Quelle protection juridique?
Face à cette situation, la question de la protection juridique s’impose. L’interdiction de la «discrimination raciale» a été inscrite il y a vingt ans dans le Code pénal suisse Celle-ci vise avant tout le discours de haine, jugé que des expressions comme «requérant d’asile de merde» et «cochon d’étranger» n’entraient pas dans le champ d’application du code pénal, faute de se référer à une ethnie spécifique.
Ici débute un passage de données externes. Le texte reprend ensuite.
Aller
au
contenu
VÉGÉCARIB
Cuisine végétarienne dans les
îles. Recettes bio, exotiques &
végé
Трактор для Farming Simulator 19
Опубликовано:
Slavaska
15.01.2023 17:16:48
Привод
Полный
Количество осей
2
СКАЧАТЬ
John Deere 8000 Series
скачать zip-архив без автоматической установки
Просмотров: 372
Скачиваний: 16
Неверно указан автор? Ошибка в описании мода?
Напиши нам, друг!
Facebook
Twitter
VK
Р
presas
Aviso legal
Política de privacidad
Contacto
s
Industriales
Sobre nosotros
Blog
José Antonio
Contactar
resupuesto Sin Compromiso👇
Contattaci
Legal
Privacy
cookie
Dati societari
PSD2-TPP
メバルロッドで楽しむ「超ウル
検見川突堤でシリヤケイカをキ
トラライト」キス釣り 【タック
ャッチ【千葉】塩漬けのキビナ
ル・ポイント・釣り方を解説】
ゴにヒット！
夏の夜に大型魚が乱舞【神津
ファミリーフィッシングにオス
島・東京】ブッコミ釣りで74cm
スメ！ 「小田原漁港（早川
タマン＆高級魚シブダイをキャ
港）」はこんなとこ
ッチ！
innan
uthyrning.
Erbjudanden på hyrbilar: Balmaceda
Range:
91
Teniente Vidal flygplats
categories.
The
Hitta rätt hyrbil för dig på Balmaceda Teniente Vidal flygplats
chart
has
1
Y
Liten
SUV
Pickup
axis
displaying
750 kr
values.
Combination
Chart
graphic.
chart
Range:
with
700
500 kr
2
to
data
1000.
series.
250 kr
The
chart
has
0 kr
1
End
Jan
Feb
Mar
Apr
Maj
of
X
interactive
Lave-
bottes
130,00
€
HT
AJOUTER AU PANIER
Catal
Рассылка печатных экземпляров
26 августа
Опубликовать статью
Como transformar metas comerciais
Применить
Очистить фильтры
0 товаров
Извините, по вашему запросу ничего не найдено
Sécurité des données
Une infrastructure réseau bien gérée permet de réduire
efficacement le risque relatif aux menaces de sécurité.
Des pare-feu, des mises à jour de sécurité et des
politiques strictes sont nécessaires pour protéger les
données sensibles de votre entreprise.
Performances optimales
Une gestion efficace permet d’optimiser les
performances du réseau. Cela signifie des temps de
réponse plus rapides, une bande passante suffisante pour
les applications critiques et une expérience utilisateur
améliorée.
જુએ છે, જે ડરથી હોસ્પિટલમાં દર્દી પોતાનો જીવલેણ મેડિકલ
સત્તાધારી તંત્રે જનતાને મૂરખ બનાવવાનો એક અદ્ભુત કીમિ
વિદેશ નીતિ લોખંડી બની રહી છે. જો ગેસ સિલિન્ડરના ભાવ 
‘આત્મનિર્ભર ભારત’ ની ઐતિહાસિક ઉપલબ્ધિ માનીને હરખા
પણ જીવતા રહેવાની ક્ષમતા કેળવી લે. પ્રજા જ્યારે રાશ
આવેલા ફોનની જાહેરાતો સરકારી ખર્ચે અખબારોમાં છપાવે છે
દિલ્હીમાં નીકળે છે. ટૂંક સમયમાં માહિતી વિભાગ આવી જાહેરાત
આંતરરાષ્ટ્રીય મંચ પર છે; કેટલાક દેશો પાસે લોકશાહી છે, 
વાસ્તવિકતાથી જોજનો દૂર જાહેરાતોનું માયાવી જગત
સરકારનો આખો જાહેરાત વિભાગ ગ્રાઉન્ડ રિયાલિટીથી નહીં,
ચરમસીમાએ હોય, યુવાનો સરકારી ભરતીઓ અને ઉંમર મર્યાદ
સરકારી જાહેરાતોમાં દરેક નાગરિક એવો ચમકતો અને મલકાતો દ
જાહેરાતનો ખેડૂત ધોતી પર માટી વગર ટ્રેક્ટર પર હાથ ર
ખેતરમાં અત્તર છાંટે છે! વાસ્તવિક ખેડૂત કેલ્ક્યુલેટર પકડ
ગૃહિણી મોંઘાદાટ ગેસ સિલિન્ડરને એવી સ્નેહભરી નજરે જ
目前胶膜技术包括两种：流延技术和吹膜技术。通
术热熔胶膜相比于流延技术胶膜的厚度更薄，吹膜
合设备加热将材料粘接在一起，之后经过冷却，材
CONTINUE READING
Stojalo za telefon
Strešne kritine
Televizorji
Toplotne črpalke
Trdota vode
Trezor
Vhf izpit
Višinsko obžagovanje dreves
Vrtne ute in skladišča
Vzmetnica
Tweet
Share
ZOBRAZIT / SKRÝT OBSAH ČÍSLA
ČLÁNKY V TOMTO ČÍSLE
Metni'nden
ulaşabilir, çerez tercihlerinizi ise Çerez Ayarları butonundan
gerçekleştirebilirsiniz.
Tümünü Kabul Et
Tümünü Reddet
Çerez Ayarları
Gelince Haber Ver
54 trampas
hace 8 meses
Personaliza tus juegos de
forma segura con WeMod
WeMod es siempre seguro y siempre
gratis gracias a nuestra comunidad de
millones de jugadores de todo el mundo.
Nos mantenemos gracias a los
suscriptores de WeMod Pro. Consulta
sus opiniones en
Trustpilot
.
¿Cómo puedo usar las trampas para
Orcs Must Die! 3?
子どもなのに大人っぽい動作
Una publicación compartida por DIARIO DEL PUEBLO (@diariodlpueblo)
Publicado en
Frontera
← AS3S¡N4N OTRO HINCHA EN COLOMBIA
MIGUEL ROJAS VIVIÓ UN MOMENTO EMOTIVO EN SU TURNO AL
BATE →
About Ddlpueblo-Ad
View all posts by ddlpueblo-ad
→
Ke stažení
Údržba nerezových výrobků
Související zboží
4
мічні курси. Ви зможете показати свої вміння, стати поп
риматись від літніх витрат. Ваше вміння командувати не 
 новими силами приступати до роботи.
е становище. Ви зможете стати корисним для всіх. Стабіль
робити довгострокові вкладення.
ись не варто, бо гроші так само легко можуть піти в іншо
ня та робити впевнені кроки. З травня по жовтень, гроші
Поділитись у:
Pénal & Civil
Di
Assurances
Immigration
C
Cette double limitation, découlant d’une part de la formulation de la norme pénale et d’autre part de l’interprétation restrictive du Tribunal fédéral, est critiquable parce qu’elle crée une distinction entre des situations pourtant extrêmement proches et accorde une importance exagéré aux termes exactes utilisés par les perpétrateurs. Ce résultat ne tient pas compte des limites souvent floues entre «race», ethnie et origine nationale – dans tous ces cas, les victimes sont ciblées à cause de leur différence apparente avec la population majoritaire. Dans ce contexte, il faut souligner l’importance symbolique des législations sur les crimes de haine. Le fait de prévoir des infractions spécifiques sert entre autres à protéger explicitement des groupes traditionnellement victimes de stigmatisation et de discrimination. L’existence d’infractions spécifiques pour ce type d’actes leur donne par ailleurs une visibilité, puisqu’ils seront comptabilisés séparément dans les statistiques criminelles.
La norme pénale anti-discriminatoire souffre encore d’autres limitations, un aspect que nous avons approfondi ailleurs. Ici, on se bornera à constater que le droit suisse n’offre, à l’heure actuelle, qu’une protection lacunaire contre les crimes et le discours de haine, et que dans beaucoup de cas, les requérant-e-s d’asile et les réfugié-e-s ne seront pas couverts par la norme pénale anti-raciste.